Materials and Methods: In this preliminary, non-randomized comparative retrospective study, 15 females suffering gynecological cancer were enrolled. Modern e-RT and i-RT (BT) techniques were applied.
Results: Concerning e-RT, D95/D99/rectum 2cc/bladder 2cc and small intestine 2cc were measured and compared; in i-RT, rectum 2cc/bladder 2cc were measured and compared. The median dose to the planning target volume in VMAT was 97.4 Gy compared with 92.9 Gy in 3D-CRT. Τhe rectum received almost 5 Gy less in VMAT compared to 3D-CRT (median of 43.5 Gy vs. 48.6 Gy; p=0.001). In the bladder, dose differences were minimal, while the small intestine received 47.6 Gy in VMAT (p=0.001). Regarding 3D-BT, the rectum received 63.1 Gy compared with 49.9 Gy (p=0.009) in 2D-BT. Concerning the bladder, mean 2D-BT and 3D-BT doses were 71.9 and 65 Gy, respectively, differing non-significantly.

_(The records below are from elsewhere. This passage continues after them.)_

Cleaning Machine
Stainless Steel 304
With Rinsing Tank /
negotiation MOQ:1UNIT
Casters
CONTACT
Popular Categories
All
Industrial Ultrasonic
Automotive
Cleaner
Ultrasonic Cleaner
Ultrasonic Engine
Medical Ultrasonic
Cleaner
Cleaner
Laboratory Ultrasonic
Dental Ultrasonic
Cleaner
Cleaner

Conclusion: VMAT was found to be superior to 3D-CRT, especially in dose distribution, volume coverage and protection of critical organs. Similarly, 3D-BT should be preferred over 2D-BT due to critical advantages.
Competing Interests: The Authors have no conflicts of interest to declare in relation to this study.